_What you have to do:_ Below is a listing. Set down exactly the lines from the one containing "113: (345, 355)" through the one containing "133: (424, 41)", both ends included, and leave out the rest.

_Information given:_
..............................

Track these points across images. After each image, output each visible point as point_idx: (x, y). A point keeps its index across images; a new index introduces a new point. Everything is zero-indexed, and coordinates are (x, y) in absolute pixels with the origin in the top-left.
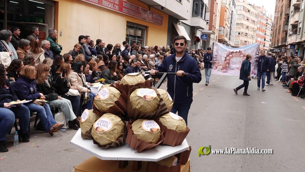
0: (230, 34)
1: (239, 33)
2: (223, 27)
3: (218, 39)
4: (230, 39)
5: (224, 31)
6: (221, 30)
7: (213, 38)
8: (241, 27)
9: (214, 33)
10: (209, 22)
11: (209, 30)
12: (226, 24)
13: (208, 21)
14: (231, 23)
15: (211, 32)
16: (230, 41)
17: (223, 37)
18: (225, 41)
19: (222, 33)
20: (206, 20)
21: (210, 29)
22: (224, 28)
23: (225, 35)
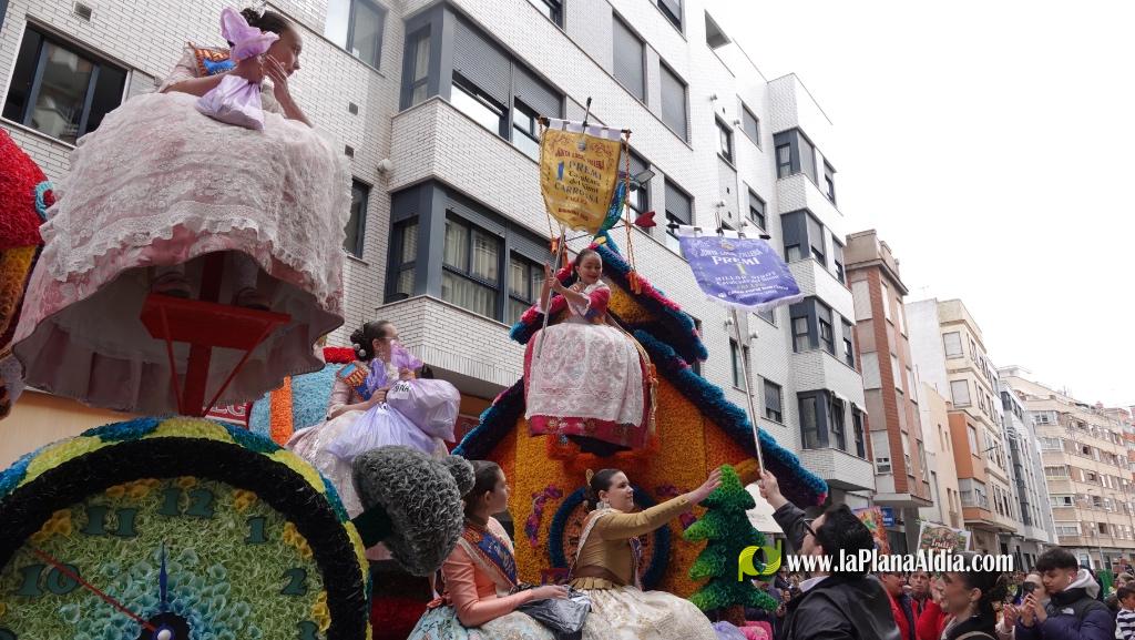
0: (1024, 504)
1: (1067, 500)
2: (975, 479)
3: (966, 524)
4: (1027, 521)
5: (983, 493)
6: (969, 492)
7: (937, 519)
8: (1067, 477)
9: (923, 502)
10: (890, 463)
11: (899, 491)
12: (987, 471)
13: (886, 460)
14: (1017, 466)
15: (906, 497)
16: (1034, 529)
17: (983, 515)
18: (1001, 530)
19: (975, 501)
20: (879, 460)
21: (901, 488)
22: (984, 483)
23: (992, 507)
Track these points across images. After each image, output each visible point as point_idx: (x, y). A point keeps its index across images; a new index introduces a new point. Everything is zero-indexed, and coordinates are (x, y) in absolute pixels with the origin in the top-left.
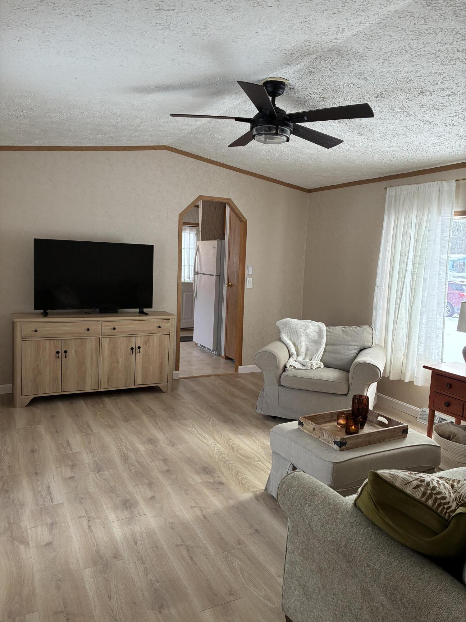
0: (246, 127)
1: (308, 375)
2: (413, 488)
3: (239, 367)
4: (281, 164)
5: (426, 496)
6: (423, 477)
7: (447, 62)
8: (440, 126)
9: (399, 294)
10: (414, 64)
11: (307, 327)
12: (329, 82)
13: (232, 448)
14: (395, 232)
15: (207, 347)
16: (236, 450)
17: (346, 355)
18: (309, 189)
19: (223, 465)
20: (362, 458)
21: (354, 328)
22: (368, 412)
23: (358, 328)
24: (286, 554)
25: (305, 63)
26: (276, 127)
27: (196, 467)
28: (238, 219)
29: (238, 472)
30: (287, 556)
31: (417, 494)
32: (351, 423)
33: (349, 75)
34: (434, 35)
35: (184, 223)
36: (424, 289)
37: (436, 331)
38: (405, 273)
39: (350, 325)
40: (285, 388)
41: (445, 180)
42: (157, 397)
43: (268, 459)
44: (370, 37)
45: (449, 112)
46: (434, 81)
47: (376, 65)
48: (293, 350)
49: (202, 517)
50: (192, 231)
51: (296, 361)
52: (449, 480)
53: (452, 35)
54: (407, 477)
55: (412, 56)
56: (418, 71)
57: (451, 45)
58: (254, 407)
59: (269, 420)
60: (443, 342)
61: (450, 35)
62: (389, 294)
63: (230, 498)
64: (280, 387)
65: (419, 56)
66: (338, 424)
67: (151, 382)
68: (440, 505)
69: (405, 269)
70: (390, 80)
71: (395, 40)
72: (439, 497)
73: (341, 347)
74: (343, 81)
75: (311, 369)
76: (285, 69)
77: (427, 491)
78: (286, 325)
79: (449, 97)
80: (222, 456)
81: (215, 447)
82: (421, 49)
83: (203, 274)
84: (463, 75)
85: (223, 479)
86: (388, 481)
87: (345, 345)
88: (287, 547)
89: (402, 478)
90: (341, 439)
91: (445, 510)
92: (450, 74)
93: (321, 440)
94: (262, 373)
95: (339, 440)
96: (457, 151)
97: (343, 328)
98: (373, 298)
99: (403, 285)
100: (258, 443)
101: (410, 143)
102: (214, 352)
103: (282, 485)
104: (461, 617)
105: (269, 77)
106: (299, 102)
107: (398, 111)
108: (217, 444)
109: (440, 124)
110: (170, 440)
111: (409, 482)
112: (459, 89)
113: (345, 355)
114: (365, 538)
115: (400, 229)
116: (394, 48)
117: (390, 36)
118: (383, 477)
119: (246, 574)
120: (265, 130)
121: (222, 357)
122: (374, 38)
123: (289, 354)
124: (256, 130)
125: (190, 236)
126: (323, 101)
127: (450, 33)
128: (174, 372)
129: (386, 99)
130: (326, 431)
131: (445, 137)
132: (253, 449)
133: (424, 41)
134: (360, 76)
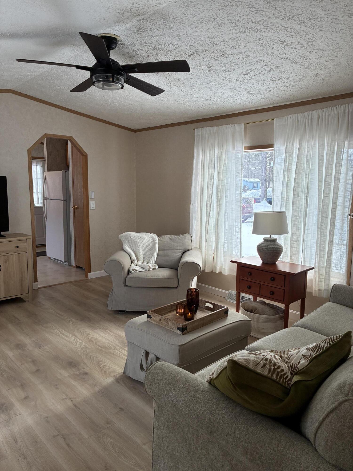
0: (87, 75)
1: (147, 276)
2: (262, 367)
3: (89, 274)
4: (113, 109)
5: (271, 372)
6: (265, 355)
7: (243, 31)
8: (234, 82)
9: (208, 209)
10: (219, 30)
11: (143, 238)
12: (153, 41)
13: (91, 341)
14: (203, 162)
15: (59, 259)
16: (95, 343)
17: (174, 257)
18: (135, 129)
19: (86, 357)
20: (200, 338)
21: (178, 236)
22: (199, 301)
23: (181, 236)
24: (154, 430)
25: (134, 23)
26: (112, 76)
27: (62, 363)
28: (79, 153)
29: (99, 362)
30: (154, 431)
31: (265, 371)
32: (187, 310)
33: (169, 36)
34: (236, 7)
35: (33, 157)
36: (226, 204)
37: (236, 234)
38: (212, 193)
39: (175, 234)
40: (130, 288)
41: (236, 124)
42: (20, 307)
43: (122, 347)
44: (187, 5)
45: (241, 71)
46: (233, 46)
47: (190, 29)
48: (134, 257)
49: (73, 406)
50: (38, 163)
51: (136, 265)
52: (277, 352)
53: (248, 8)
54: (256, 359)
55: (218, 24)
56: (222, 37)
57: (247, 17)
58: (106, 305)
59: (119, 314)
60: (241, 242)
61: (247, 8)
62: (201, 210)
63: (95, 385)
64: (125, 287)
65: (223, 24)
66: (177, 313)
67: (13, 294)
68: (281, 377)
69: (212, 190)
70: (201, 43)
71: (206, 9)
72: (279, 370)
73: (169, 251)
74: (165, 41)
75: (149, 270)
76: (117, 27)
77: (271, 367)
78: (127, 237)
79: (243, 60)
80: (84, 349)
81: (76, 343)
82: (225, 18)
83: (51, 199)
84: (254, 42)
85: (87, 370)
86: (243, 366)
87: (172, 249)
88: (154, 425)
89: (253, 361)
90: (183, 325)
91: (285, 380)
92: (245, 40)
93: (167, 328)
94: (109, 277)
95: (181, 327)
96: (245, 102)
97: (170, 237)
98: (189, 213)
99: (211, 202)
100: (112, 334)
101: (212, 95)
102: (66, 263)
103: (148, 375)
104: (309, 466)
105: (104, 32)
106: (129, 56)
107: (205, 68)
108: (78, 340)
109: (234, 80)
110: (36, 343)
111: (259, 363)
112: (250, 53)
113: (172, 257)
114: (224, 412)
115: (206, 160)
116: (205, 15)
117: (202, 5)
118: (240, 363)
119: (117, 449)
120: (103, 78)
121: (73, 267)
122: (190, 6)
123: (131, 260)
124: (95, 78)
125: (37, 168)
126: (148, 57)
127: (248, 7)
128: (34, 284)
129: (197, 58)
130: (170, 321)
131: (237, 91)
132: (109, 340)
133: (228, 11)
134: (177, 38)
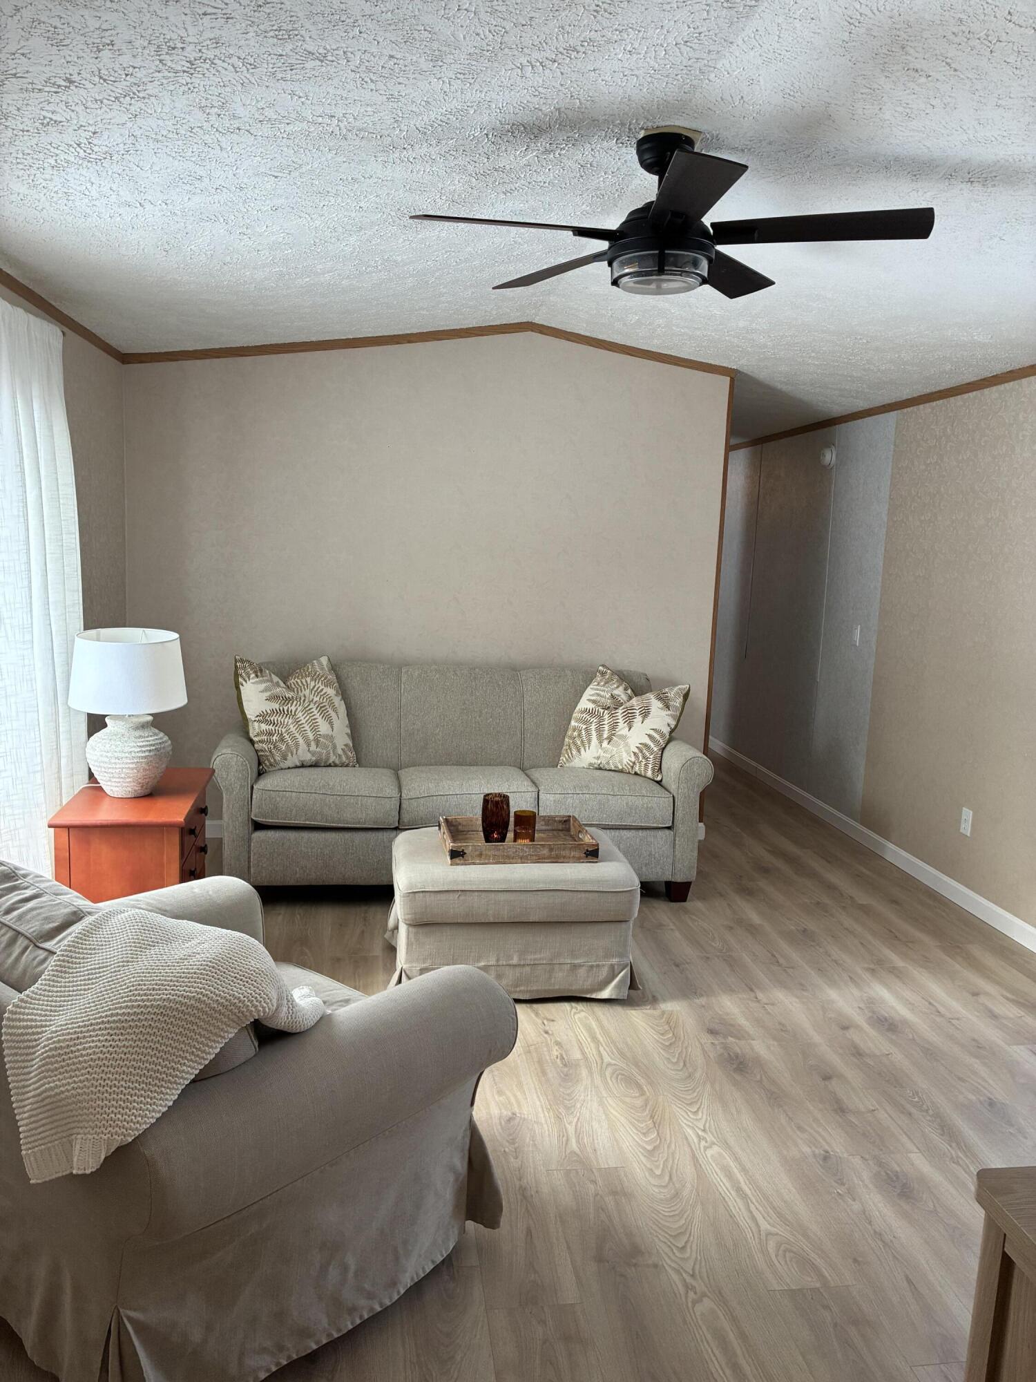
16: (649, 1108)
19: (696, 1071)
27: (761, 1077)
49: (757, 990)
85: (707, 1039)
100: (571, 1124)
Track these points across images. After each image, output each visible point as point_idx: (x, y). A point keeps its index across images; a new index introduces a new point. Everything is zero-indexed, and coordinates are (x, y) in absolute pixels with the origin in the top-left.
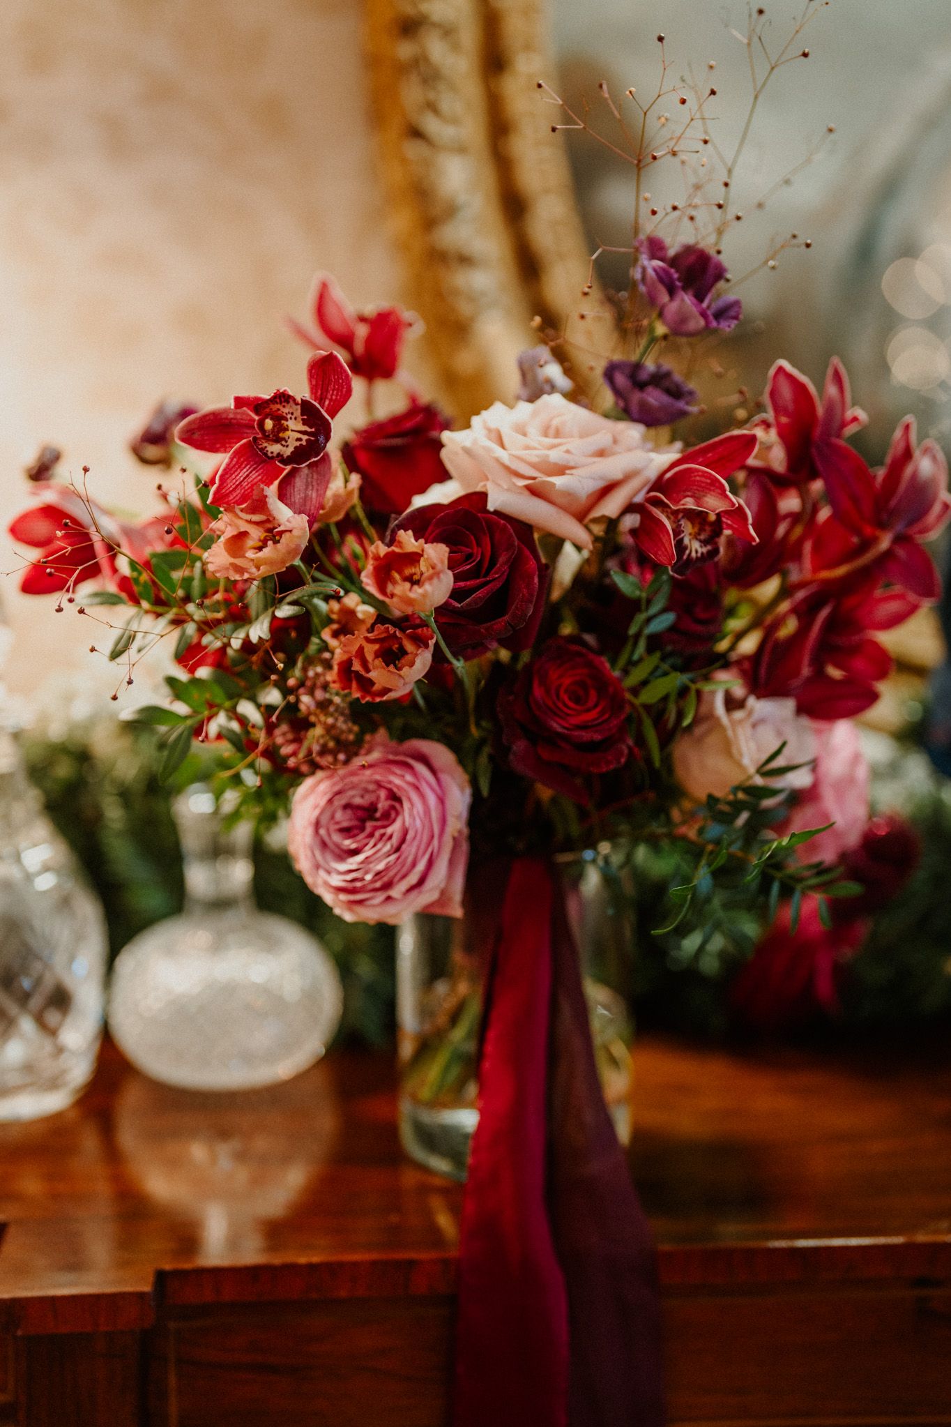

..............................

_Response to this exercise:_
113: (345, 355)
114: (365, 538)
115: (400, 229)
116: (394, 48)
117: (390, 36)
118: (383, 477)
119: (246, 574)
120: (265, 130)
121: (222, 357)
122: (374, 38)
123: (289, 354)
124: (256, 130)
125: (190, 236)
126: (323, 101)
127: (450, 33)
128: (174, 372)
129: (386, 99)
130: (326, 431)
131: (445, 137)
132: (253, 449)
133: (424, 41)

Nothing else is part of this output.